■ Stated problem
Give the entries again exactly, every one of them.

■ Records for the task
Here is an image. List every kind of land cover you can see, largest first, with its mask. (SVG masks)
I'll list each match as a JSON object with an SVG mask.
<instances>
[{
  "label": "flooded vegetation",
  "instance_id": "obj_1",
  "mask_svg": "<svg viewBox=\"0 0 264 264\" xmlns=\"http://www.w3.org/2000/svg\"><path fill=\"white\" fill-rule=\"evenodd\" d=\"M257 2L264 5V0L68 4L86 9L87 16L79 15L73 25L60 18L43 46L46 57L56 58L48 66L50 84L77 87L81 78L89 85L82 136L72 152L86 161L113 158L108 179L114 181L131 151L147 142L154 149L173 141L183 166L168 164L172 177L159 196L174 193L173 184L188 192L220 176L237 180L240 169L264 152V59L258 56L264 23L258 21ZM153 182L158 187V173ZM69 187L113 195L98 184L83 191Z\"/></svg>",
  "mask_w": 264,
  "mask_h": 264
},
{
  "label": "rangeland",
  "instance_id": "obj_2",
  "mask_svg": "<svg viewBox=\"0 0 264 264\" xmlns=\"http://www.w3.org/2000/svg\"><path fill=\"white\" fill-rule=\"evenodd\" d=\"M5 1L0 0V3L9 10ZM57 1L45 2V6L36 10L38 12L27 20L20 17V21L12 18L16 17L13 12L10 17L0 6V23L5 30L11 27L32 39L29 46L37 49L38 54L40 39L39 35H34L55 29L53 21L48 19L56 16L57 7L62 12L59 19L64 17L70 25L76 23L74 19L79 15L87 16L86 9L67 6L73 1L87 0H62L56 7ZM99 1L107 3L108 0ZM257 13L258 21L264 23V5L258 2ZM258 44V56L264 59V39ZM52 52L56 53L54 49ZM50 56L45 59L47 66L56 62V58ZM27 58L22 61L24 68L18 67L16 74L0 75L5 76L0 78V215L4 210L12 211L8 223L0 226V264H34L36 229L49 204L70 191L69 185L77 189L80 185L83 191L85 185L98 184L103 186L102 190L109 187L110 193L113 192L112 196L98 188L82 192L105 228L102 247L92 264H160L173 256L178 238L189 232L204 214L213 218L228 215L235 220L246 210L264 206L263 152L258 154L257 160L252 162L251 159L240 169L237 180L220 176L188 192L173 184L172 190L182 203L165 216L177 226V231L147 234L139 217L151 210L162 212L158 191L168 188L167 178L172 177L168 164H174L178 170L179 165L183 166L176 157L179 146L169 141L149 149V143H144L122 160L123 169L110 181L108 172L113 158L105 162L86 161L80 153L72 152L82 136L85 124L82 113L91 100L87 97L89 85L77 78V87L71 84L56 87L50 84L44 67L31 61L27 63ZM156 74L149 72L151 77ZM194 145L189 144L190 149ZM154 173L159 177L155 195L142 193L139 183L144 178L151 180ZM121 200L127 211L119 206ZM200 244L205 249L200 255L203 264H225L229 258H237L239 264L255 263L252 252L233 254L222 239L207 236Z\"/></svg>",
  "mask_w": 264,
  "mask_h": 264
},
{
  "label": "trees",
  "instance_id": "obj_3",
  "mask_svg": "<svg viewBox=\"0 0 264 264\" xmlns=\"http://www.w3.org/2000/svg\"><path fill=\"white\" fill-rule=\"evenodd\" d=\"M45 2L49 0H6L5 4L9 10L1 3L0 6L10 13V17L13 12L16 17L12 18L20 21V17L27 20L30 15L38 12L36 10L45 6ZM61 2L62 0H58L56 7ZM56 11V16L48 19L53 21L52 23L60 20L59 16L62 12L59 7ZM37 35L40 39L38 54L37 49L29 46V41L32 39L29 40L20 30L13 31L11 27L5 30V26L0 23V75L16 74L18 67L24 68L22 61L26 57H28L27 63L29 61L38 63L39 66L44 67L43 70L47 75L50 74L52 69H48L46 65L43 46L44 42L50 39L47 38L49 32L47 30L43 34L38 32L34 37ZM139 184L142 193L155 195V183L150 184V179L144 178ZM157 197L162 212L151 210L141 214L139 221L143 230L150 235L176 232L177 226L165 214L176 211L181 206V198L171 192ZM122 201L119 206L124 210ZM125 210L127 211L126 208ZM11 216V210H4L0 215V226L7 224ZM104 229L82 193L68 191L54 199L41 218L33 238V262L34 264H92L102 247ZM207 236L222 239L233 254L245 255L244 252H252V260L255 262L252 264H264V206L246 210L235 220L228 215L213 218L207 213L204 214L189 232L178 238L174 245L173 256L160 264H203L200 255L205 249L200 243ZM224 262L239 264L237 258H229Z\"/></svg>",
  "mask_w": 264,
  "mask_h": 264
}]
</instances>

■ Task result
Here is an image. List every kind of land cover you can see, largest first, with its mask. (SVG masks)
I'll list each match as a JSON object with an SVG mask.
<instances>
[{
  "label": "flooded vegetation",
  "instance_id": "obj_1",
  "mask_svg": "<svg viewBox=\"0 0 264 264\" xmlns=\"http://www.w3.org/2000/svg\"><path fill=\"white\" fill-rule=\"evenodd\" d=\"M257 2L264 5V0L68 4L86 9L87 16L79 15L73 25L60 18L43 46L46 57L56 58L48 66L50 84L77 87L81 78L89 85L82 136L72 152L86 161L113 158L108 179L114 181L131 151L147 142L154 149L173 141L183 166L168 164L172 177L159 196L174 193L173 184L188 192L220 176L237 180L240 169L264 152V59L258 56L264 23L258 21ZM153 182L158 187V173ZM69 187L113 195L98 184L83 191Z\"/></svg>",
  "mask_w": 264,
  "mask_h": 264
},
{
  "label": "rangeland",
  "instance_id": "obj_2",
  "mask_svg": "<svg viewBox=\"0 0 264 264\" xmlns=\"http://www.w3.org/2000/svg\"><path fill=\"white\" fill-rule=\"evenodd\" d=\"M5 1L0 0V3L9 10ZM57 1L45 2V6L36 10L38 12L27 20L20 17V21L12 18L16 17L13 12L10 17L0 6V23L5 30L11 27L32 39L29 46L37 49L38 54L40 39L39 35H34L55 29L53 21L48 19L56 16L57 7L62 12L59 19L64 17L70 25L76 23L74 19L79 15L87 16L86 9L67 6L73 1L87 0H62L56 7ZM99 1L107 3L108 0ZM257 13L258 21L264 23V5L258 2ZM258 44V56L264 59V39ZM52 52L56 53L54 49ZM50 56L45 59L47 66L56 62V58ZM27 58L22 61L24 68L18 67L16 74L0 75L5 76L0 78V215L4 210L12 211L8 223L0 226V264H34L36 229L49 204L70 191L69 185L77 189L80 185L83 191L85 185L98 184L103 186L102 190L109 187L110 193L113 192L112 196L98 188L82 192L105 228L102 247L92 264H160L173 256L178 238L189 232L204 214L213 218L228 215L235 220L246 210L264 206L263 152L258 154L257 160L252 162L251 159L240 169L237 180L220 176L188 192L173 184L172 190L182 203L165 216L177 226V231L147 234L139 217L151 210L162 212L158 191L168 188L167 178L172 177L168 164H174L178 170L179 165L183 166L176 157L179 146L169 141L149 149V143H144L122 160L123 169L110 181L108 172L113 158L105 162L86 161L80 153L72 152L82 136L85 124L82 113L91 100L87 97L89 85L77 78V87L71 84L56 87L50 84L44 67L31 61L27 63ZM156 74L149 72L151 77ZM194 145L189 144L190 149ZM154 173L159 177L155 195L142 193L139 183L144 178L151 180ZM121 200L127 211L119 206ZM200 244L205 249L200 255L203 264H225L229 258H237L239 264L255 263L252 252L233 254L222 239L207 236Z\"/></svg>",
  "mask_w": 264,
  "mask_h": 264
},
{
  "label": "trees",
  "instance_id": "obj_3",
  "mask_svg": "<svg viewBox=\"0 0 264 264\" xmlns=\"http://www.w3.org/2000/svg\"><path fill=\"white\" fill-rule=\"evenodd\" d=\"M45 2L49 0H6L5 4L9 10L1 3L0 6L10 13V17L13 12L16 17L12 18L20 21V17L27 20L30 15L38 12L36 10L45 6ZM61 2L62 0H58L56 7ZM56 11V16L48 19L53 21L52 23L60 20L59 16L62 12L59 7ZM37 35L40 39L38 54L37 49L29 46V41L32 39L29 40L20 30L13 31L11 27L5 30V26L0 23V75L16 74L18 67L24 68L22 61L26 57H28L27 63L29 61L38 63L39 66L44 67L43 70L47 75L50 74L52 69H48L46 65L43 46L44 42L50 39L47 38L49 32L47 30L43 34L38 32L34 37ZM139 184L142 193L155 195V183L150 184V179L144 178ZM157 197L162 212L151 210L141 214L139 221L143 230L150 235L176 232L177 226L165 214L176 211L181 206V198L171 192ZM122 201L119 206L124 210ZM125 210L127 211L126 208ZM11 216V210H4L0 215V226L7 224ZM104 229L82 193L68 191L54 199L41 218L33 238V262L34 264H92L102 247ZM207 236L222 239L233 254L245 255L244 252H252V260L255 262L252 264H264V206L246 210L235 220L228 215L213 218L207 213L204 214L189 232L178 238L174 245L173 256L160 264H203L200 255L205 249L200 243ZM224 262L239 264L237 258H229Z\"/></svg>",
  "mask_w": 264,
  "mask_h": 264
}]
</instances>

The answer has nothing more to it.